Dedications: My four late friends Rory, Stan, Bryan, Jeff - shine on you crazy diamonds, they would have blogged too. Then theres Garry from Brisbane, Franco in Milan, Mike now in S.F. / my '60s-'80s gang: Ned & Joseph in Ireland; in England: Frank, Des, Guy, Clive, Joe & Joe, Ian, Ivan, Nick, David, Les, Stewart, the 3 Michaels / Catriona, Sally, Monica, Jean, Ella, Anne, Candie / and now: Daryl in N.Y., Jerry, John, Colin, Martin and Donal.

Saturday, 24 April 2010

People We Like: Capucine

Capucine [1928-1990] was one of the stars of the early '60s whose career didn't last that long but it was fascinating seeing her in those comedies and dramas where her fashion sense (she had been a model) made her one of those people like Kay Kendall or her friend Audrey Hepburn who wear clothes marvellously. Capucine's patrician looks and flair for haughty comedy was ideal for those two with Peter Sellers: THE PINK PANTHER in '63 and the delirious WHAT'S NEW PUSSYCAT in 1965.
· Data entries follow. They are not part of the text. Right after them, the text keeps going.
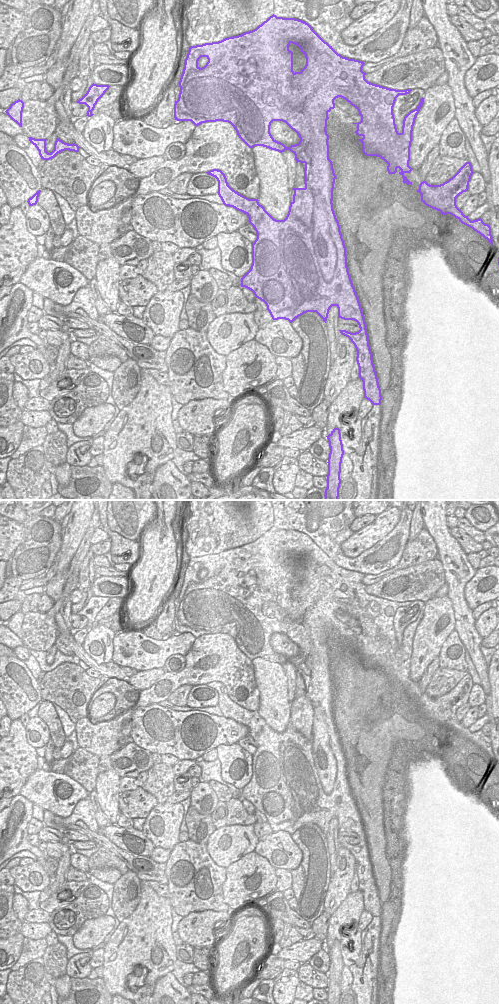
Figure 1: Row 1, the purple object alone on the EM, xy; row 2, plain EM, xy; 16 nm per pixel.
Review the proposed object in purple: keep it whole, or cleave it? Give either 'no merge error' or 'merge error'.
merge error

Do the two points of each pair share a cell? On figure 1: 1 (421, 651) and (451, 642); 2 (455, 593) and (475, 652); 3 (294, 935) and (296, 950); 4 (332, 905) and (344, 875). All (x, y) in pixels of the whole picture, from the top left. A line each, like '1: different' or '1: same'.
1: different
2: same
3: different
4: same

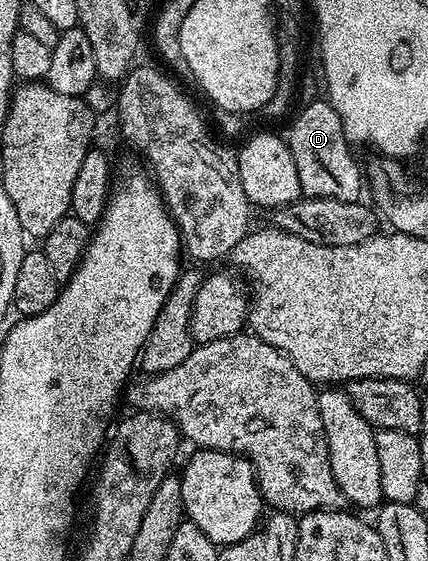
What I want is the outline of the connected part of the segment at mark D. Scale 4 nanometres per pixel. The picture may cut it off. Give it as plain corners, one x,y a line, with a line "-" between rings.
311,101
291,121
291,130
285,133
293,163
297,163
297,179
301,179
303,197
358,201
365,193
365,173
359,170
351,154
352,142
348,141
341,127
341,115
331,106
330,101

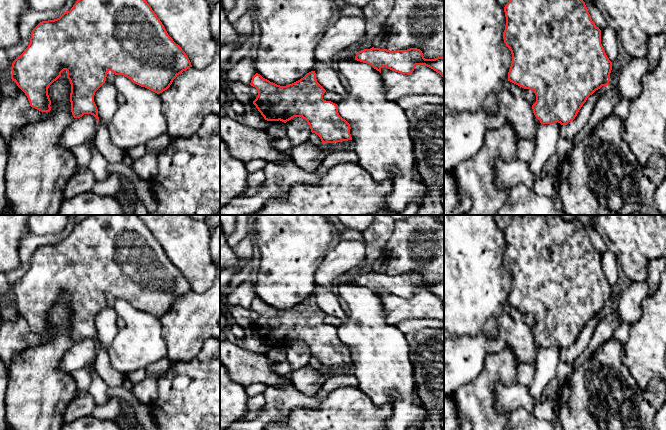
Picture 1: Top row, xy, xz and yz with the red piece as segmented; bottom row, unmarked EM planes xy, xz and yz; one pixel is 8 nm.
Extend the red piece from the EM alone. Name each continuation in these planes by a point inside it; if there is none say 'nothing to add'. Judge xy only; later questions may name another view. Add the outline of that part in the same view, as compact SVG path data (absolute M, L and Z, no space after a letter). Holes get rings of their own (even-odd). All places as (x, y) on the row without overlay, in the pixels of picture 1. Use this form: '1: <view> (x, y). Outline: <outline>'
nothing to add

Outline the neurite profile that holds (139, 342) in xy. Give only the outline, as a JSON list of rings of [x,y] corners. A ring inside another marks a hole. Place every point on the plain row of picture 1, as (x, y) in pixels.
[[[116,299],[113,308],[122,321],[108,348],[109,360],[116,371],[128,375],[167,355],[160,318],[133,307],[123,299]]]

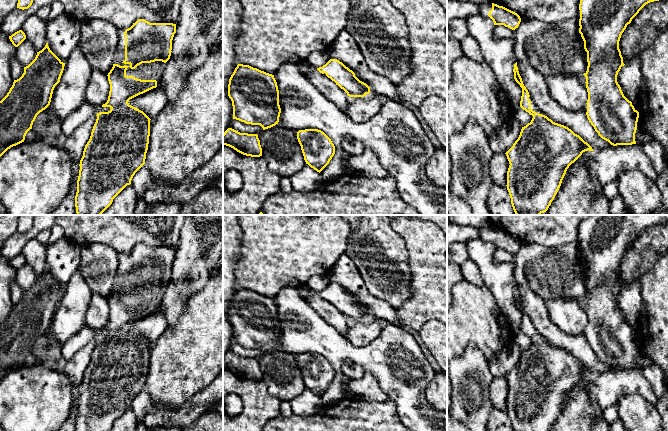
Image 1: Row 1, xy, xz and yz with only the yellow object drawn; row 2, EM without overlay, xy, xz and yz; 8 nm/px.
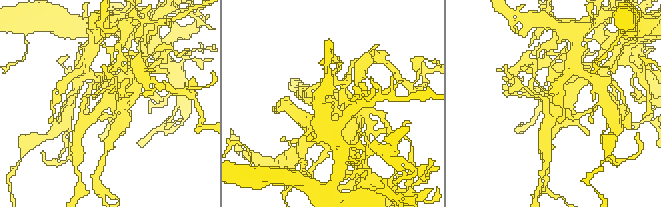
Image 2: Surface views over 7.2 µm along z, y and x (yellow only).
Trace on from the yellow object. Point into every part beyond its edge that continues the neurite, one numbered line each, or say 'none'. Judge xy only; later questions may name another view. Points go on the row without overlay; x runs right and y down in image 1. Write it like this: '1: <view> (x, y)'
1: xy (119, 280)
2: xy (146, 295)
3: xy (86, 334)

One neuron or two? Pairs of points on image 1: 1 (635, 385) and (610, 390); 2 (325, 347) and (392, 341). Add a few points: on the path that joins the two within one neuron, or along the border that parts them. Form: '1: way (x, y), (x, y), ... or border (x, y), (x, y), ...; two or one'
1: way (629, 385), (616, 385); one
2: way (342, 350), (350, 353), (375, 353); one

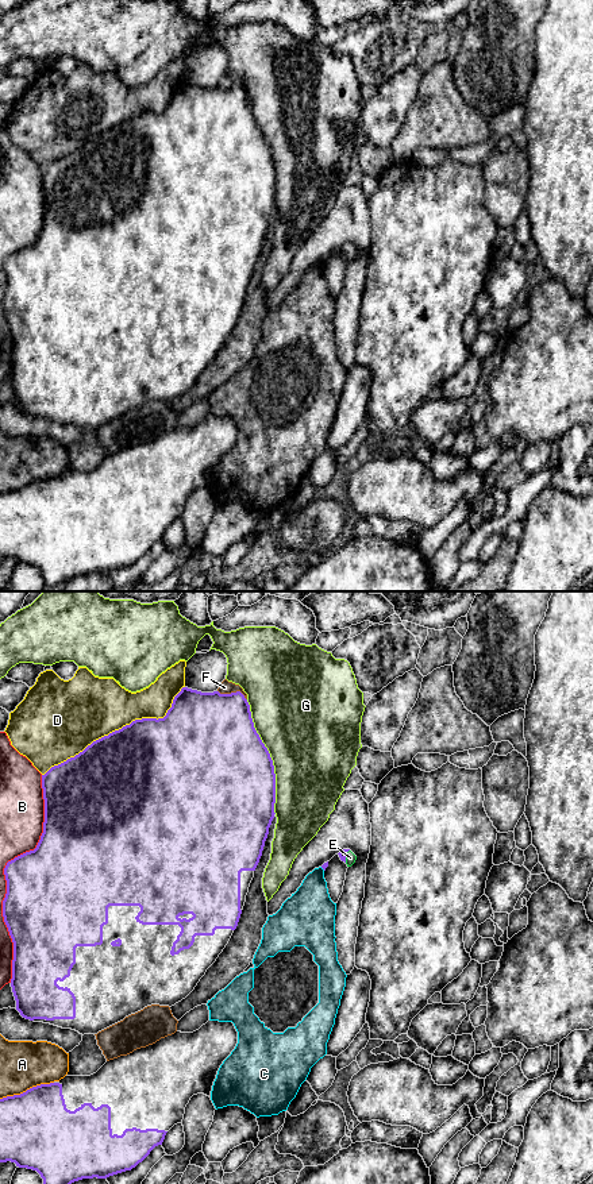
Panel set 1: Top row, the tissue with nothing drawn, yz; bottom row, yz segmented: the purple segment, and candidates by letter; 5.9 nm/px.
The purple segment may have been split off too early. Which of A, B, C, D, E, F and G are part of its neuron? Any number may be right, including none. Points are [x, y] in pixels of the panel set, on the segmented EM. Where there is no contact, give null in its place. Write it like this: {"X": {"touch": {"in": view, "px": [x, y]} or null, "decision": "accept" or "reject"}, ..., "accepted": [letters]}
{"A": {"touch": {"in": "yz", "px": [27, 1090]}, "decision": "reject"}, "B": {"touch": {"in": "yz", "px": [4, 872]}, "decision": "reject"}, "C": {"touch": {"in": "yz", "px": [323, 868]}, "decision": "reject"}, "D": {"touch": {"in": "yz", "px": [119, 729]}, "decision": "reject"}, "E": {"touch": {"in": "yz", "px": [345, 856]}, "decision": "accept"}, "F": {"touch": {"in": "yz", "px": [233, 693]}, "decision": "reject"}, "G": {"touch": {"in": "yz", "px": [269, 756]}, "decision": "reject"}, "accepted": ["E"]}

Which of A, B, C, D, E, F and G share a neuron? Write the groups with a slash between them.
A / B / C / D / E / F / G

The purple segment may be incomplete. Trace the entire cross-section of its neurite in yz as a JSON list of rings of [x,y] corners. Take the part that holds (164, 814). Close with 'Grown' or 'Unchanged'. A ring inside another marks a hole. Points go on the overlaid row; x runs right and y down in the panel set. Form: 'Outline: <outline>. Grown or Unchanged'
Outline: [[[182,687],[163,718],[135,720],[109,733],[42,775],[45,799],[43,833],[34,851],[8,861],[3,917],[14,942],[11,987],[16,1010],[26,1019],[72,1029],[80,1034],[99,1031],[151,1004],[174,1006],[197,986],[216,961],[238,926],[254,871],[262,856],[274,818],[276,774],[273,760],[254,728],[250,705],[240,691],[201,693]]]. Grown

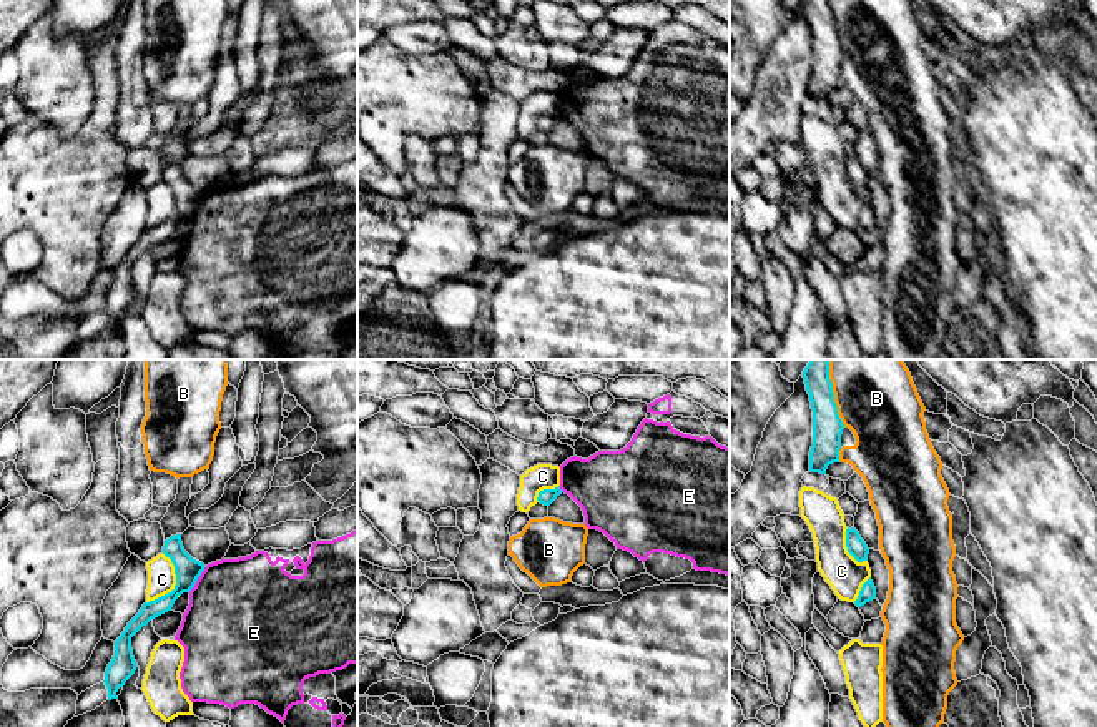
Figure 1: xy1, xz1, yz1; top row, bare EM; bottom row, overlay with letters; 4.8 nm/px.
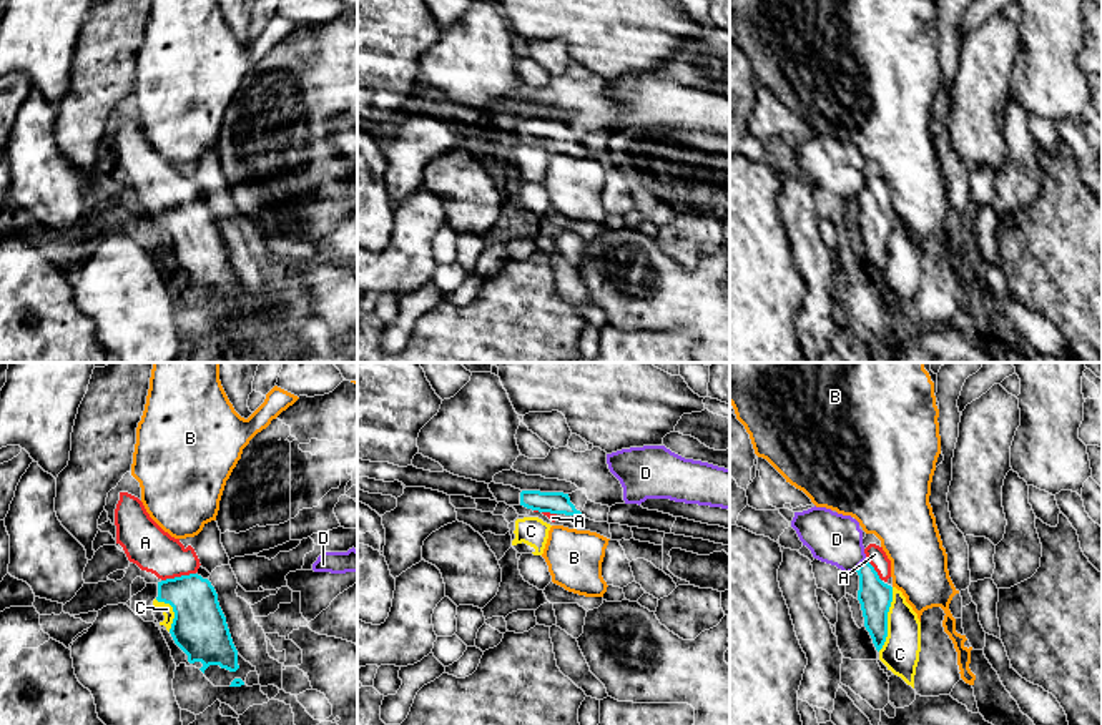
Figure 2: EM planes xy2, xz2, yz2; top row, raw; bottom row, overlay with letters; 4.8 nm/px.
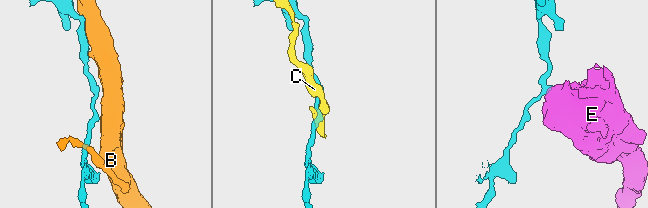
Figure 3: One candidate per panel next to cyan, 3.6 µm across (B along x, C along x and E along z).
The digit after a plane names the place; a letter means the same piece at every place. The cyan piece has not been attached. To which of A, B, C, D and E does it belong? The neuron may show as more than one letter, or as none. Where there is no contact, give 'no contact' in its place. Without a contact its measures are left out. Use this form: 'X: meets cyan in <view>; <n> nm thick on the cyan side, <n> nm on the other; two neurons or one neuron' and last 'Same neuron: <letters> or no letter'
A: meets cyan in xy2; 260 nm thick on the cyan side, 220 nm on the other; one neuron
B: meets cyan in yz1; 140 nm thick on the cyan side, 360 nm on the other; two neurons
C: meets cyan in xy1; 120 nm thick on the cyan side, 140 nm on the other; two neurons
D: meets cyan in yz2; 160 nm thick on the cyan side, 240 nm on the other; two neurons
E: meets cyan in xy1; 120 nm thick on the cyan side, 480 nm on the other; two neurons
Same neuron: A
She was a protege of agent Charles Feldman and got her big break in SONG WITHOUT END with Dirk Bogarde in 1960. She and Bogarde were good friends [they were rumoued to be engaged, which was good publicity for both of them], and he writes about her in two of his books "Snakes and Ladders" and "Cleared For Takeoff". She holds her own well opposite John Wayne and Stewart Granger in the fun western NORTH TO ALASKA and her scenes with Fabian are amusing. WALK ON THE WILD SIDE in '62 is one of the great bad movies - Laurence Harvey did not get on with her here, but Stanwyck is great as the brothel owner wanting Capucine for herself, with young Jane Fonda and Anne Baxter also involved in this Edward Dmytryk farrago, great credits and Elmer Bernstein score.

Capucine was also involved with William Holden and they did two movies together: the interesting THE LION by Jack Cardiff in 1962 set in Africa where she is the wife of hunter Trevor Howard who asks former husband Holden to visit as their daughter is growing up wild and getting too attached to the lion of the title. Cardiff's memoir "Magic Hour" goes into the problems they had keeping Pamela Franklin safe when around the lion. Capucine was very effective as the Eurasian facing the death penalty in THE SEVENTH DAWN in '64 where Holden gets involved with the ridiculously young Susannah York. She was also featured as one of Rex Harrison's three lovers lured to his deathbed in Mankiewicz's under-regarded THE HONEYPOT in 1966, other roles were in FRAULEIN DOKTOR, she was amusing with Alberto Sordi in an episode of LE FATE, and in FELLINI SATYRICON, and had a small part in the Bronson-Delon-Mifune actioner RED SUN in 1971. She was then mostly in European movies which did not surface elsewhere - one I saw recently and liked was NEST OF VIPERS in '77, an overheated melodrama with a surprisingly good Senta Berger and Ornella Muti.

She had retreated to an apartment in Lausanne and did television, including a MURDER SHE WROTE in '85. She suffered from manic-depression and it seems she jumped from her 7th floor window, after feeding her pets. A sad end to a fascinating presence, but it will always be a pleasure to see her fending off Peter Sellers in re-runs of THE PINK PANTHER or WHATS NEW PUSSYCAT.